• **VOTRE TÂCHE**: Quelles lignes des données ci-dessous contiennent la chaîne « returns » ? Repérez-les toutes et recopiez-les.

• **DONNÉES FOURNIES**:

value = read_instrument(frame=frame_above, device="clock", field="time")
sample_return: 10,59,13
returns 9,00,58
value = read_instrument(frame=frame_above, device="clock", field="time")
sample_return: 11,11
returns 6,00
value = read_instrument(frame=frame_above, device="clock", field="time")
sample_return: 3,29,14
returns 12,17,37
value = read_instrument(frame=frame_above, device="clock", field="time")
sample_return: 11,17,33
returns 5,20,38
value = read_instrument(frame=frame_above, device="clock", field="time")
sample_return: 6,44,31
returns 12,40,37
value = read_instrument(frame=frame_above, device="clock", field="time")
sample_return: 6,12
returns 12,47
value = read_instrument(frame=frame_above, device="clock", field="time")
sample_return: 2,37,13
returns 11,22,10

---

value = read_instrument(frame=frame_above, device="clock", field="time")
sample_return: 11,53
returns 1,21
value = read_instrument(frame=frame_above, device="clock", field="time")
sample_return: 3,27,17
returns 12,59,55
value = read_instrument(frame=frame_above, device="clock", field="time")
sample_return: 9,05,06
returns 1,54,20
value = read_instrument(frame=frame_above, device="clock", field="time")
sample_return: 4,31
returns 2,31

• **RÉPONSE FINALE**:
returns 9,00,58
returns 6,00
returns 12,17,37
returns 5,20,38
returns 12,40,37
returns 12,47
returns 11,22,10
returns 1,21
returns 12,59,55
returns 1,54,20
returns 2,31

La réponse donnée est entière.